*TASK DETAILS*: Please give back word for word the lines below, from the first one through the one with "(148, 771) none".

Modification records
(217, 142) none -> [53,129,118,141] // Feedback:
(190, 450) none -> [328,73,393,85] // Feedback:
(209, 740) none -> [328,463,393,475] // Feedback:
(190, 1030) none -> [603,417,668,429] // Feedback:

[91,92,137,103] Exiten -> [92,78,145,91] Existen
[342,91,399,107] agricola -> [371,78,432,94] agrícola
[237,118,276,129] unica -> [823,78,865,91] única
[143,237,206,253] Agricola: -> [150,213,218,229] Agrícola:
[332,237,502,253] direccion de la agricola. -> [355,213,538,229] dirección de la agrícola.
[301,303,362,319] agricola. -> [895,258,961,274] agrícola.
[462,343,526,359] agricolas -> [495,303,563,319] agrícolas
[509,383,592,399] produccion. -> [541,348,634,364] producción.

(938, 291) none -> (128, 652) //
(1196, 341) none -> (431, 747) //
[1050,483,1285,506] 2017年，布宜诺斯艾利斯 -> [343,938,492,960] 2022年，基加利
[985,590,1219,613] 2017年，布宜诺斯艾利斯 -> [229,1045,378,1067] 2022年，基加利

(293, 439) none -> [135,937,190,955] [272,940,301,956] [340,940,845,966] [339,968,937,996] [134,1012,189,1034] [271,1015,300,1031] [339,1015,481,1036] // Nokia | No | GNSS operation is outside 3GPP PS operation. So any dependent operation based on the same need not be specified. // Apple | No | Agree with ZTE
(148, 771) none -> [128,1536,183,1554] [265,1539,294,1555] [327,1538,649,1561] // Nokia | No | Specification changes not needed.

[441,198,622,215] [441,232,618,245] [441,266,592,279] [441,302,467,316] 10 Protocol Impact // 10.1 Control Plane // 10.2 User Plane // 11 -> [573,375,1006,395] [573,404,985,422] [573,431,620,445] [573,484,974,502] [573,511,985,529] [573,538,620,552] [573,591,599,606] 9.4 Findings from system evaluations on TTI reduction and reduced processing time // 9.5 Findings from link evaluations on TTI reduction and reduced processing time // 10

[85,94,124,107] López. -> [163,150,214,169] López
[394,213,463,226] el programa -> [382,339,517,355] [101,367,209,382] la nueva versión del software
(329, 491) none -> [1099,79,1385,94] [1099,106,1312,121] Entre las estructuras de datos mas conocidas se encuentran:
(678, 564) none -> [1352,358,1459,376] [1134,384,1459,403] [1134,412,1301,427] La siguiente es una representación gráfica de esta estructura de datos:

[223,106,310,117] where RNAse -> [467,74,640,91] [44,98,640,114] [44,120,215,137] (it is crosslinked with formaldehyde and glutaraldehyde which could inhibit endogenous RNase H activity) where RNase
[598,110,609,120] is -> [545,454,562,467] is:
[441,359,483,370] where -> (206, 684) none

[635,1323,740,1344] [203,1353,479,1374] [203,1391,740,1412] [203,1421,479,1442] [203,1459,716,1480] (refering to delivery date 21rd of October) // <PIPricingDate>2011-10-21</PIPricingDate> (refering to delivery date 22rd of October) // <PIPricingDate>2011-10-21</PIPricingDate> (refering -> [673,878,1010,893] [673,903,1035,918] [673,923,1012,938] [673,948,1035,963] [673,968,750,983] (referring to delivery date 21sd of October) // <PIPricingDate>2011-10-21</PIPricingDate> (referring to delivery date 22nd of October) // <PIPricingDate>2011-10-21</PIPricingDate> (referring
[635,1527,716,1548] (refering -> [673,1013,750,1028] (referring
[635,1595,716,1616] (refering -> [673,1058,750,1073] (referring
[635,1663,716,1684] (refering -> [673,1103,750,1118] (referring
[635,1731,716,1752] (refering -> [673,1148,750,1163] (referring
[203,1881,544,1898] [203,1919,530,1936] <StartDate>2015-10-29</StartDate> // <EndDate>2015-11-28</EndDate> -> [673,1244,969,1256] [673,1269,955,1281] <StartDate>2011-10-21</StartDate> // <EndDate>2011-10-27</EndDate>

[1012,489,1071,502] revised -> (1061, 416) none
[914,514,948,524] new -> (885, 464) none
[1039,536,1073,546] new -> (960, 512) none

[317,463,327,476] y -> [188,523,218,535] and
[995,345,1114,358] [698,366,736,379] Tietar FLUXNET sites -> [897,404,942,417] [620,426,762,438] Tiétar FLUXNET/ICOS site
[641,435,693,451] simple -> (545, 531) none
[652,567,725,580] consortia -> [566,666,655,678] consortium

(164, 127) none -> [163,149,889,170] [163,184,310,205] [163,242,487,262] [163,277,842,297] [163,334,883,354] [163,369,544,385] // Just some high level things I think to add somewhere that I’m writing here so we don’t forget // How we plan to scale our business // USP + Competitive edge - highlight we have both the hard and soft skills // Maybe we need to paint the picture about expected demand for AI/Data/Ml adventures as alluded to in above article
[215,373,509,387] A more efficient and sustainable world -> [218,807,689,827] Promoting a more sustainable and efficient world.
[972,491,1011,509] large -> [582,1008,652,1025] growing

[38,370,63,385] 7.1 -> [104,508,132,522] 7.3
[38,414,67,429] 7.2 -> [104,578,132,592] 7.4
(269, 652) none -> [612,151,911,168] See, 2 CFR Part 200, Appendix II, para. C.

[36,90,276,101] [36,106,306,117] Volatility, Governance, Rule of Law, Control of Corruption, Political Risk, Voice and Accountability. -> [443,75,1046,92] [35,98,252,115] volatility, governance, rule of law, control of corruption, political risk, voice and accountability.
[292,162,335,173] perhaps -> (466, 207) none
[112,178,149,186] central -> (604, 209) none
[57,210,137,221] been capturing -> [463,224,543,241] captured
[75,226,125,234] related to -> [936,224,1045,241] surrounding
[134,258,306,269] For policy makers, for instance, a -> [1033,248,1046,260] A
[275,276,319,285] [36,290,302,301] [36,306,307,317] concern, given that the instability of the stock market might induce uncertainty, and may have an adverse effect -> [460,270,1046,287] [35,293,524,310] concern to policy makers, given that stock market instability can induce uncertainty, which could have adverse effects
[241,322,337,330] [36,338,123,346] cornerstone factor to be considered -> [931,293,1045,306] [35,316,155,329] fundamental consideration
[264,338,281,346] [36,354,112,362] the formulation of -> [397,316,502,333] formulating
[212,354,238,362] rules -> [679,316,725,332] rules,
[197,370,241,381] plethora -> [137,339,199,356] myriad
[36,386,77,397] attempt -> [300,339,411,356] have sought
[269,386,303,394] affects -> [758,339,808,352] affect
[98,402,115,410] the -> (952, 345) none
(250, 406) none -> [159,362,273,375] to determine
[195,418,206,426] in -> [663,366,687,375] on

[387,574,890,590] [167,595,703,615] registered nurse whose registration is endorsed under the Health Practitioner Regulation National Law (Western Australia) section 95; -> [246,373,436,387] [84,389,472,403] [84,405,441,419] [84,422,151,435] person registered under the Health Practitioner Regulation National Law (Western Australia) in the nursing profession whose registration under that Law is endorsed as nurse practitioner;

*OUTPUT*:
(217, 142) none -> [53,129,118,141] // Feedback:
(190, 450) none -> [328,73,393,85] // Feedback:
(209, 740) none -> [328,463,393,475] // Feedback:
(190, 1030) none -> [603,417,668,429] // Feedback:

[91,92,137,103] Exiten -> [92,78,145,91] Existen
[342,91,399,107] agricola -> [371,78,432,94] agrícola
[237,118,276,129] unica -> [823,78,865,91] única
[143,237,206,253] Agricola: -> [150,213,218,229] Agrícola:
[332,237,502,253] direccion de la agricola. -> [355,213,538,229] dirección de la agrícola.
[301,303,362,319] agricola. -> [895,258,961,274] agrícola.
[462,343,526,359] agricolas -> [495,303,563,319] agrícolas
[509,383,592,399] produccion. -> [541,348,634,364] producción.

(938, 291) none -> (128, 652) //
(1196, 341) none -> (431, 747) //
[1050,483,1285,506] 2017年，布宜诺斯艾利斯 -> [343,938,492,960] 2022年，基加利
[985,590,1219,613] 2017年，布宜诺斯艾利斯 -> [229,1045,378,1067] 2022年，基加利

(293, 439) none -> [135,937,190,955] [272,940,301,956] [340,940,845,966] [339,968,937,996] [134,1012,189,1034] [271,1015,300,1031] [339,1015,481,1036] // Nokia | No | GNSS operation is outside 3GPP PS operation. So any dependent operation based on the same need not be specified. // Apple | No | Agree with ZTE
(148, 771) none -> [128,1536,183,1554] [265,1539,294,1555] [327,1538,649,1561] // Nokia | No | Specification changes not needed.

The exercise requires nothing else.